Provides configuration, lifecycle management, and context-manager support. Subclasses implement :meth:flush.

close

close() -> None

Flush and release resources.

flush abstractmethod

flush() -> None

Flush buffered entries to persistent storage.

CaptureHandler

CaptureHandler(level: int = DEBUG, storage_mode: str = MEMORY.value)

Bases: Handler

Captures Python log records for later persistence.

get_jsonl_logs

get_jsonl_logs() -> str

Return all captured records as newline-delimited JSON.

DataflowContextFilter

Bases: Filter

Inject the current dataflow_id from :mod:contextvars into every log record.

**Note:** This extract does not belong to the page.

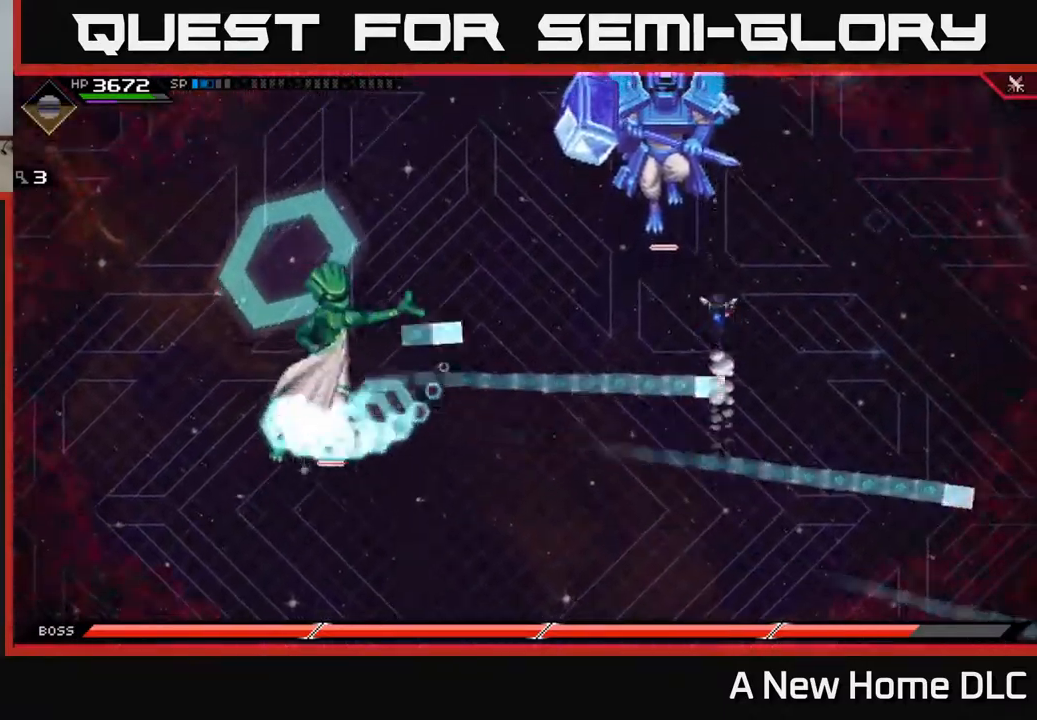
{"buttons": [], "left_stick": "up", "right_stick": "center", "events": []}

Attach to handlers (not loggers) so it applies to all propagated messages.

LogConfig dataclass

LogConfig(log_level: str = INFO.value, storage_mode: str = MEMORY.value, output_path: Optional[str] = None, partition_by_date: bool = True, partition_pattern: str = DEFAULT_PARTITION_PATTERN, flush_interval_seconds: int = 60)

Configuration dataclass for loggers.

LogLevel

Bases: str, Enum

Standard logging levels.

LogManager

LogManager()

Singleton that configures Python logging with capture support.

configure

configure(level: str = INFO.value, capture_logs: bool = True, storage_mode: str = MEMORY.value, console_output: bool = True, format_string: Optional[str] = None, force: bool = False) -> None

Configure the global logging system.

If already configured, this is a no-op unless force is True. Pass force=True (as SystemLogger does) to apply new settings and replace existing handlers.

Parameters:

Name Type Description Default
level str

Minimum log level.

INFO.value
capture_logs bool

Enable :class:CaptureHandler.

True
storage_mode str

"memory" or "file".

MEMORY.value
console_output bool

Emit to stderr.

True
format_string Optional[str]

Custom logging.Formatter pattern.

None
force bool

Re-configure even if already configured.

False

get_captured_jsonl_logs

get_captured_jsonl_logs() -> str

Return captured logs as newline-delimited JSON.

get_logger

get_logger(name: str) -> Logger

Create (or reuse) a child logger under the framework root.

reset classmethod

reset() -> None

Reset the singleton (primarily for testing).

LogRecord dataclass

LogRecord(timestamp: datetime, level: str, logger_name: str, message: str, module: Optional[str] = None, func_name: Optional[str] = None, line_no: Optional[int] = None, exc_info: Optional[str] = None, dataflow_id: Optional[str] = None)

Captured log entry.

from_dict classmethod

from_dict(d: Dict[str, Any]) -> 'LogRecord'

Reconstruct a LogRecord from a dict produced by :meth:to_dict.

to_dict

to_dict() -> Dict[str, Any]

Serialize to a JSON-compatible dictionary.

SensitiveValueFilter

Bases: Filter

Scrub resolved secret values from log messages.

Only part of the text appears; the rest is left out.